◆ Задание A ◆
Перепиши без изменений строки записей, начиная с самой первой строки записей и заканчивая строкой, в которой стоит «7: (820, 498)», включая обе крайние строки.

◆ Фрагмент страницы ◆
============

Читатель, не подумай, что я была исключением, заезжей звездой, залетной важной птицей. Конечно, какая-то часть душевного тепла была адресована персонально мне. Но я убежденно свидетельствую — времени для наблюдений было предостаточно, — то, что в русском языке именуется черствостью, бесчувственностью, наплевательством, в паланговской клинике реабилитации отсутствует. Была я не раз свидетельницей ненаигранной помощи в человеческом горе самым что ни на есть простым людям. В том числе и балетным литовским танцорам, долечивавшим в Паланге свои переломы да порывы.
На моем юбилейном вечере в Москве мои немецкие профессора Альбрехт Шиллинг и Рудольф Энглерт встретились воочию с профессором Нарунасом Порваняцкасом. О чем они толковали между собой в фойе Кремлевского дворца съездов в антракте вечера, о чем дискутировали на ночном банкете в верхнем зале Государственного Кремлевского дворца, я не знаю. Знаю только, что Шиллинг сказал Щедрину:
— С выбором хирурга для Майиного колена вы не ошиблись. Это образованнейший и всесторонне информированный специалист. А уж как он сделал операцию, я увидел сегодня вечером. Майя так двигалась, танцевала, что какая нога у нее была порвана, я не усмотрел. Так какая же?..
А Руди Энглерт никак не мог обнаружить у меня на левом колене операционный шов. Как ни усердствовал.
Ехала я в Палангу снежным январским днем. Автомобилем. Лежа на заднем сиденье (влезть в машину помогала Наташа своей спортивной силой). У придорожной корчмы мы остановились на перекус. Брела я к дверям закусочной на костылях, черепашьим шагом. Когда уходили, сидящие в зале с сочувствием смотрели мне вслед…
Путь обратный из Паланги пришелся на солнечные весенние дни начала марта. Я сижу на переднем сиденье рядом с Родионом. Он ведет машину.

============

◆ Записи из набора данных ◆
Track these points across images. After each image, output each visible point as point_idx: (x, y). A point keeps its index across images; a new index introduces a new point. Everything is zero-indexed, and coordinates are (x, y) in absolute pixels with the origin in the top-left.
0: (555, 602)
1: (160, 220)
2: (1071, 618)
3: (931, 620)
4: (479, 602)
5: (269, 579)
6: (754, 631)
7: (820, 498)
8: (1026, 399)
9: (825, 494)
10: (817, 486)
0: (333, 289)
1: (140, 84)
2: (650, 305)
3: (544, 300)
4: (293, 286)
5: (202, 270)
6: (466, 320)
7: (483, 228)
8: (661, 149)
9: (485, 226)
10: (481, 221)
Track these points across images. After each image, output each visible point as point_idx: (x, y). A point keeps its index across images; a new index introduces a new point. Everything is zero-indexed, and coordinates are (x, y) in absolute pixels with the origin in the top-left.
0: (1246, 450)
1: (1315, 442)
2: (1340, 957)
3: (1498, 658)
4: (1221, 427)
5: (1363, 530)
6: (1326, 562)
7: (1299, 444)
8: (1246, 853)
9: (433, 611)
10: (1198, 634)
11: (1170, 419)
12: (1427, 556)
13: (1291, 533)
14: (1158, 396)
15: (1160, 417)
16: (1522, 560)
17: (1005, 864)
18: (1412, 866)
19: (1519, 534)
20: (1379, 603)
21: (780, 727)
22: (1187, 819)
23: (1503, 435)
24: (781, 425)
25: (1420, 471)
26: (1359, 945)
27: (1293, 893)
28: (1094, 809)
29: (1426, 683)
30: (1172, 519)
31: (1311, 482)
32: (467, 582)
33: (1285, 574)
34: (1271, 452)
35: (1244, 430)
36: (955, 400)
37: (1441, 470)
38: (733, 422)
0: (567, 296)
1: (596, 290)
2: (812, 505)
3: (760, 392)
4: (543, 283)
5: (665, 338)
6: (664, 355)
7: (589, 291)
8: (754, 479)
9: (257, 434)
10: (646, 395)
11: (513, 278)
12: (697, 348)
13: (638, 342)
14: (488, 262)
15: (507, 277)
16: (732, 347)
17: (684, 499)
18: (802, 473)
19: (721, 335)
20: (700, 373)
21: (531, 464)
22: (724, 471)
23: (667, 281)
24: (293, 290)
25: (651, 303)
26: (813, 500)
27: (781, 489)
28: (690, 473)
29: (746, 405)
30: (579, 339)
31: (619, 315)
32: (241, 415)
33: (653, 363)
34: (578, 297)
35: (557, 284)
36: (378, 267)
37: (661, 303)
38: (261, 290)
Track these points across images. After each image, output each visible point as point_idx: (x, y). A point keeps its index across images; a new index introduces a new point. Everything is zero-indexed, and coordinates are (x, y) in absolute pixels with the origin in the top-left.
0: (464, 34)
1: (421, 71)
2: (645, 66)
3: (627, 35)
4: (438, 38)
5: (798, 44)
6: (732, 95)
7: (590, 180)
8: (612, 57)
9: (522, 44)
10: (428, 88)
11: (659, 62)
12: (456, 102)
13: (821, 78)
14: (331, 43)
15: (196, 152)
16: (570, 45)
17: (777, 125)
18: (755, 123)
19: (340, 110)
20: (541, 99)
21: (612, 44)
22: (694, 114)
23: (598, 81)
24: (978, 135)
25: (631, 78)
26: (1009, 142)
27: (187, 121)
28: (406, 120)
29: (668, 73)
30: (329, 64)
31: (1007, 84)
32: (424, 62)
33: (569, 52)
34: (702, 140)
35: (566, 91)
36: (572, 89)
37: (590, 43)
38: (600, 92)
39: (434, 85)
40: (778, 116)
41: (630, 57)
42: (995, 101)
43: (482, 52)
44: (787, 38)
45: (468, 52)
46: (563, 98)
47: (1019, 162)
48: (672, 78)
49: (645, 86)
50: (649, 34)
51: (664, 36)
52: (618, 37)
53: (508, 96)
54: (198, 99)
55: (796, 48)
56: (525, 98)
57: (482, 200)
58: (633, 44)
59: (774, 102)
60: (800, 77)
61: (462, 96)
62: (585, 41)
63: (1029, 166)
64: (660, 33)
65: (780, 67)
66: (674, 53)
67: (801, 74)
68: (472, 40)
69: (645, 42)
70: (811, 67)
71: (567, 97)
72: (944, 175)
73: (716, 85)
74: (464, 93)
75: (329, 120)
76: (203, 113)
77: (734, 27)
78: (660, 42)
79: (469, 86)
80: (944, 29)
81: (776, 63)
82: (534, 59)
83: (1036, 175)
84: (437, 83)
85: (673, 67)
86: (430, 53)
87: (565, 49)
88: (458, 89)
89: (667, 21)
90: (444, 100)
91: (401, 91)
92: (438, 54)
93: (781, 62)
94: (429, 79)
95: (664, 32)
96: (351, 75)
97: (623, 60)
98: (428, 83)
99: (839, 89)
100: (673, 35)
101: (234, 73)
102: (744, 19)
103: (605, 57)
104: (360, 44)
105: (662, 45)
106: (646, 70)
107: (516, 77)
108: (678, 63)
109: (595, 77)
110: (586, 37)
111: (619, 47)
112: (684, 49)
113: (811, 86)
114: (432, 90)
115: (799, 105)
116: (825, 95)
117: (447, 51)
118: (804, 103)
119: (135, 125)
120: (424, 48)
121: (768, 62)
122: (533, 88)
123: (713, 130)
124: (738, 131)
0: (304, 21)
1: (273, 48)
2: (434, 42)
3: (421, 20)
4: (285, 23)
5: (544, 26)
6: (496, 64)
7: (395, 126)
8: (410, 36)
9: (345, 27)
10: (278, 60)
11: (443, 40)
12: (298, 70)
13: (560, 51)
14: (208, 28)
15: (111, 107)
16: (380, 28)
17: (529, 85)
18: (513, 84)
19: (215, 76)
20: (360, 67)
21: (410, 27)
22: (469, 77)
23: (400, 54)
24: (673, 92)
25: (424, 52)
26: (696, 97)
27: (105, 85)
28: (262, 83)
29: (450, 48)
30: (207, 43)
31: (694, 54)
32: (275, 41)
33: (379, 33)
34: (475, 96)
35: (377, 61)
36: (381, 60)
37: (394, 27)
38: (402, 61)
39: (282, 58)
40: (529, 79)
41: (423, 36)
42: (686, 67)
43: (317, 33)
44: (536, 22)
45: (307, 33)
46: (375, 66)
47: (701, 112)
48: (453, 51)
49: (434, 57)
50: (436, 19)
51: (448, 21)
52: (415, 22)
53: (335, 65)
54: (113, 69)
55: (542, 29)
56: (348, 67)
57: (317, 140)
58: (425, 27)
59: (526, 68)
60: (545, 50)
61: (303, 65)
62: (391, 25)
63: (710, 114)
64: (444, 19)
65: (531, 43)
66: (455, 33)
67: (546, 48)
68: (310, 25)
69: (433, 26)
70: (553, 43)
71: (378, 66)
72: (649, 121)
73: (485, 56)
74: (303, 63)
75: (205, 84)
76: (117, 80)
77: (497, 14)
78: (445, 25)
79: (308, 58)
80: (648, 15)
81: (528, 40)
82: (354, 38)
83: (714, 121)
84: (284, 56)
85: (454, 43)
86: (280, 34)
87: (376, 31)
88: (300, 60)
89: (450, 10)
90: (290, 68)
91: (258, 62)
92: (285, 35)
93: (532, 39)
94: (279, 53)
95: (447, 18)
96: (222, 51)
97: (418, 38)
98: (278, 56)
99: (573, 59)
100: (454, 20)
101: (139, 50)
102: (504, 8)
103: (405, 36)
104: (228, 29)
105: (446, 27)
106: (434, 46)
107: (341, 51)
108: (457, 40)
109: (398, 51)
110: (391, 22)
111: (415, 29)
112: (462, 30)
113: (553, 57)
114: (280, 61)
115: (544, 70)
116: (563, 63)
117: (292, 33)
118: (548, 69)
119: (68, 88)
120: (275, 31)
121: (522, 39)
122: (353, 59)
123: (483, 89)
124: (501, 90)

============

◆ Задание B ◆
Ответь на вопросы по фрагменту воспоминаний.
(i) Как зовут двух немецких профессоров, упомянутых во фрагменте?
(ii) Что Руди Энглерт никак не мог обнаружить на левом колене рассказчицы?
(iii) Каким днем рассказчица ехала в Палангу?

◆ Ответ к заданию A ◆
Track these points across images. After each image, output each visible point as point_idx: (x, y). A point keeps its index across images; a new index introduces a new point. Everything is zero-indexed, and coordinates are (x, y) in absolute pixels with the origin in the top-left.
0: (555, 602)
1: (160, 220)
2: (1071, 618)
3: (931, 620)
4: (479, 602)
5: (269, 579)
6: (754, 631)
7: (820, 498)

◆ Ответ к заданию B ◆
(i) Альбрехт Шиллинг и Рудольф Энглерт.
(ii) Операционный шов.
(iii) Снежным январским днем.